#### [Task input]
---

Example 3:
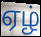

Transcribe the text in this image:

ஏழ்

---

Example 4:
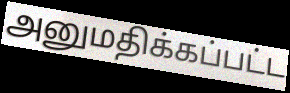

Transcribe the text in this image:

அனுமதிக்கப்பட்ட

#### [Required work]
All lines above are to be restated word for word, with pictures excluded.

#### [Answer to the problem]
---

Example 3:

Transcribe the text in this image:

ஏழ்

---

Example 4:

Transcribe the text in this image:

அனுமதிக்கப்பட்ட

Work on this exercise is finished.